# Is this offensive?



## Galacta (Jan 2, 2009)

I made a sig and wore it, but I removed it because I had a nerve that I would get banned.





Is this offensive in any way?


----------



## War (Jan 2, 2009)

I think it should be fine... it's a little violent, but it's not porn or anything.


----------



## Daois (Jan 2, 2009)

Yes.



Not enough blood.


----------



## dinofan01 (Jan 2, 2009)

Completely fine. Anyone who would be offended by that shouldn't be on this forum. lol. Looks a little big though. But I haven't checked the sig limit in a while. I know the updated it so im oblivious to the size limit.


----------



## Sir-Fritz (Jan 2, 2009)

Should be okay, if you really are unsure just run it bye one of the "friendly" mods.


----------



## Galacta (Jan 2, 2009)

dinofan01 said:
			
		

> Completely fine. Anyone who would be offended by that shouldn't be on this forum. lol. Looks a little big though. But I haven't checked the sig limit in a while. I know the updated it so im oblivious to the size limit.


Its 400x150.


----------



## iPikachu (Jan 3, 2009)

Galacta said:
			
		

> I made a sig and wore it, but I removed it because I had a nerve that I would get banned.
> 
> 
> 
> ...


not enough blood, where's the mudkipz


----------



## Gman 101 (Jan 3, 2009)

I don't think it's offensive... my friend used this as her Bebo skin a year ago.


----------



## Raika (Jan 3, 2009)

Of course it's offensive!

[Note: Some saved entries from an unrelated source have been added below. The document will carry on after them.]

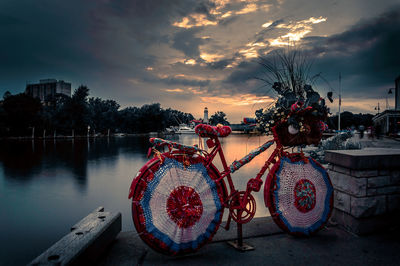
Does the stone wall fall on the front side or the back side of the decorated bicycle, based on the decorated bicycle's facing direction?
on the front side

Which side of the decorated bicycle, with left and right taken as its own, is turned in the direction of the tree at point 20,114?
left

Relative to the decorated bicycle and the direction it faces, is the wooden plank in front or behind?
behind

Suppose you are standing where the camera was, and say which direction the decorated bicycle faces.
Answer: facing away from the viewer and to the right of the viewer

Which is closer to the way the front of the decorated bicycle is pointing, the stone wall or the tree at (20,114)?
the stone wall

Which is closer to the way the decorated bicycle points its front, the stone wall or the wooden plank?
the stone wall
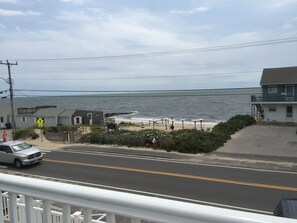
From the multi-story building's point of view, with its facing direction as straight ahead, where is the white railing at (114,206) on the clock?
The white railing is roughly at 12 o'clock from the multi-story building.

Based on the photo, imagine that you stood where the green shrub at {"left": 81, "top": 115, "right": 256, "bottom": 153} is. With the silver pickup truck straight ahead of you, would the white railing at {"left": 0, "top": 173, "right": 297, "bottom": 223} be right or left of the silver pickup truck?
left

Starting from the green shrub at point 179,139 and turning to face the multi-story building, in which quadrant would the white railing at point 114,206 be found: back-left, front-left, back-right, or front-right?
back-right
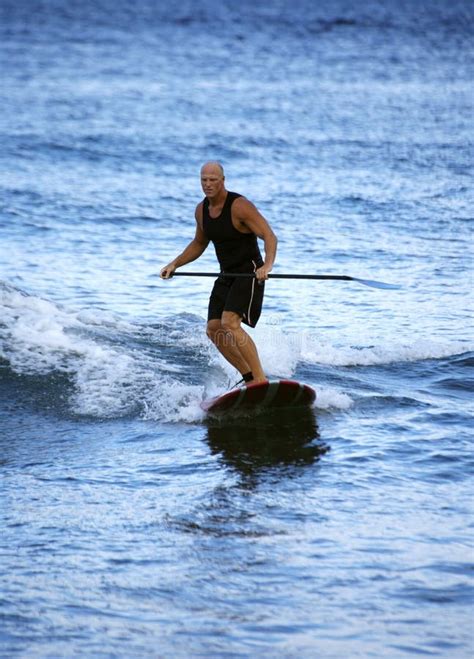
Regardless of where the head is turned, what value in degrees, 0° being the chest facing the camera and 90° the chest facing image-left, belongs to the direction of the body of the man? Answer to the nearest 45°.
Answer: approximately 45°
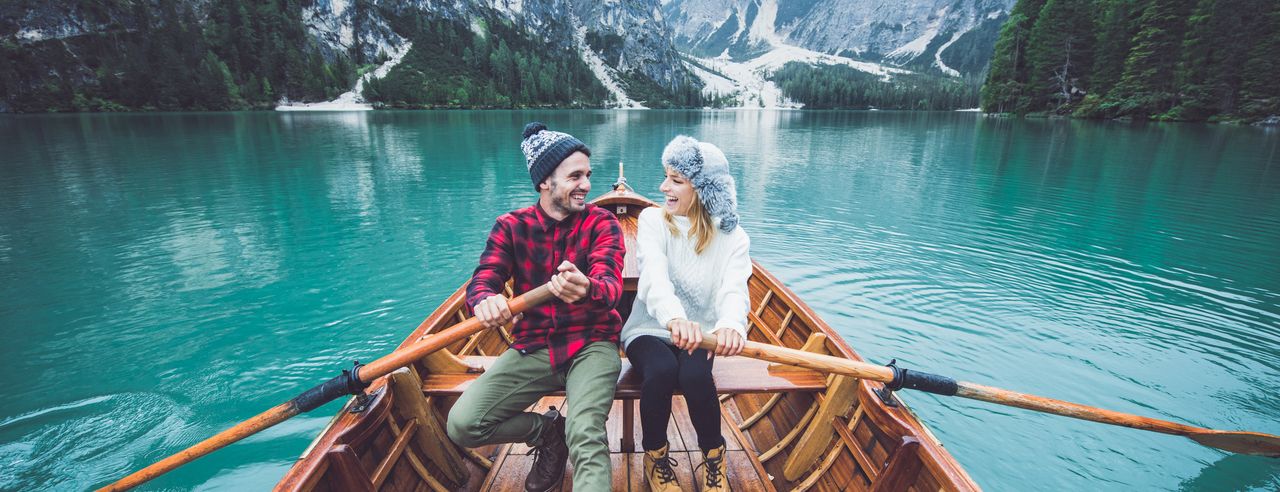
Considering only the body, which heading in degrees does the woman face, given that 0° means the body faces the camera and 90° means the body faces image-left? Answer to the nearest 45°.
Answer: approximately 0°

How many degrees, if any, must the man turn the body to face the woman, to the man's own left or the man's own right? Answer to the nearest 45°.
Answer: approximately 90° to the man's own left

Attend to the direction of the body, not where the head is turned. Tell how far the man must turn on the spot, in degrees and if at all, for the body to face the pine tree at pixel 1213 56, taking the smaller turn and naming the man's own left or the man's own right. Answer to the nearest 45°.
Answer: approximately 135° to the man's own left

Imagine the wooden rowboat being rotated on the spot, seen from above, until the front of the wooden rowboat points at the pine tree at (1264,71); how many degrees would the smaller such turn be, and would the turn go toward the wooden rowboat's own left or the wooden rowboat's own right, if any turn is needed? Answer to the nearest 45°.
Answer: approximately 45° to the wooden rowboat's own right

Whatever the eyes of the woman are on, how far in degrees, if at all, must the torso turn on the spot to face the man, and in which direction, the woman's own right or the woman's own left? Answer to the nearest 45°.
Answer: approximately 90° to the woman's own right

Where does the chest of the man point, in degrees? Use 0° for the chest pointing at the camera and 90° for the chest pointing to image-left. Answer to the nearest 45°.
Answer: approximately 0°

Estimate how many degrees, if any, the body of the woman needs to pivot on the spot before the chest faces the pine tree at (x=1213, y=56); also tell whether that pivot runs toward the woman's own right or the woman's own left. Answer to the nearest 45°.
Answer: approximately 135° to the woman's own left

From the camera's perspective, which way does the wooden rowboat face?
away from the camera
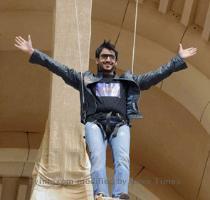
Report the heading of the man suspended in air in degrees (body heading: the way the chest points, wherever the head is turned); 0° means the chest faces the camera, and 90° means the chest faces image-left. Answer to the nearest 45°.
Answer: approximately 0°
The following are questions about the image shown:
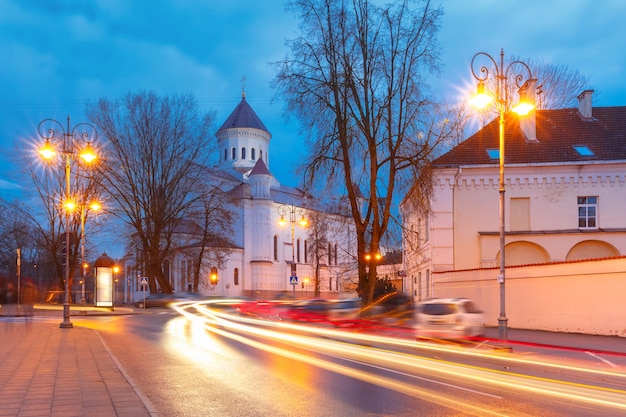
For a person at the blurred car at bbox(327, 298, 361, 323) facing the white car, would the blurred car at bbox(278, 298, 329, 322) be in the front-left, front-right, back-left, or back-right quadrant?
back-right

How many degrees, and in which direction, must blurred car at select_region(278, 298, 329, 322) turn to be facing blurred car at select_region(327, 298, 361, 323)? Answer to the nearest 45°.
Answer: approximately 135° to its left

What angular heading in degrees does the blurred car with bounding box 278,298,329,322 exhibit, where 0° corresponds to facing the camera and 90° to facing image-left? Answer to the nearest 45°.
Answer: approximately 90°

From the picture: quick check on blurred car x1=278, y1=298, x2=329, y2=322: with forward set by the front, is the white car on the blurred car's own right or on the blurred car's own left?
on the blurred car's own left

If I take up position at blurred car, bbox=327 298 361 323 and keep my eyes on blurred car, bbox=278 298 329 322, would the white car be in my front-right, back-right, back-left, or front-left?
back-left
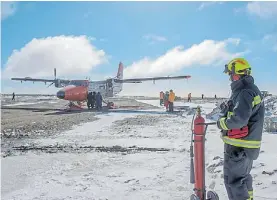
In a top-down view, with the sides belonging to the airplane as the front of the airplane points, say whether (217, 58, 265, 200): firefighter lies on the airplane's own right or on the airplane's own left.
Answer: on the airplane's own left

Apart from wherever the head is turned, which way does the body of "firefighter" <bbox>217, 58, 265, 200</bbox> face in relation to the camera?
to the viewer's left

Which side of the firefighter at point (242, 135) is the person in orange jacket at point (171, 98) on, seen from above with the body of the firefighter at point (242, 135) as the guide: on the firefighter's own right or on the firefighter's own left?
on the firefighter's own right

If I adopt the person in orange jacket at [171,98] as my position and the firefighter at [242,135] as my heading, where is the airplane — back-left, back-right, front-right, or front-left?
back-right

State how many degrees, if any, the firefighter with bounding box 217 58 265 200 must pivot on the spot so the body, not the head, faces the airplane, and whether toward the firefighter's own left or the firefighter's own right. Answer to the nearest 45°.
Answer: approximately 45° to the firefighter's own right

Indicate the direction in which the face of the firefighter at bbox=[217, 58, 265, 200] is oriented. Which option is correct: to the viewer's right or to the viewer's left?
to the viewer's left
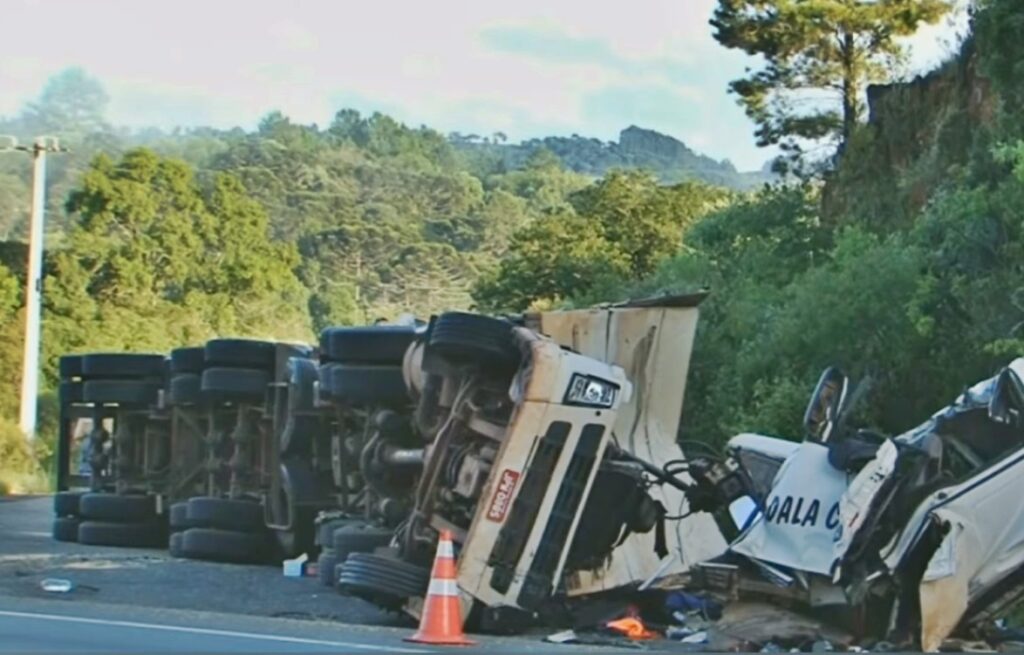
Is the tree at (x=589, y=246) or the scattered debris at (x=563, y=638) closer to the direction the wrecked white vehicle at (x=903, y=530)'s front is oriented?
the scattered debris

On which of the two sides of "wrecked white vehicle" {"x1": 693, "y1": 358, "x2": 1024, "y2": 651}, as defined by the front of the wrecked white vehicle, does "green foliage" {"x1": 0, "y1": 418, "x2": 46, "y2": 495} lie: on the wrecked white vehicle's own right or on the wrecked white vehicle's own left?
on the wrecked white vehicle's own right

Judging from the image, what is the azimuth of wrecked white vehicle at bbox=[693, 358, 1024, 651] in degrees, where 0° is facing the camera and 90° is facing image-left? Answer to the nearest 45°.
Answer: approximately 45°

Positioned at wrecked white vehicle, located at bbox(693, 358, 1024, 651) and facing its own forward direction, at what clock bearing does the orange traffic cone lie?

It needs a lot more blood!


----------



## Galacta (Jan 6, 2009)

Now its time for staff approval!


----------



## Sephi (Jan 6, 2009)

Approve'd by IRC Staff member, which of course, means nothing whatsoever.


----------



## The Teej (Jan 10, 2009)

Seems fine to me! 

You could argue they're shredding a packet of tomato sauce open


----------



## phoenixtaku (Feb 5, 2009)

Agree with The Teej lol.
I like it very much.
Good Job.


----------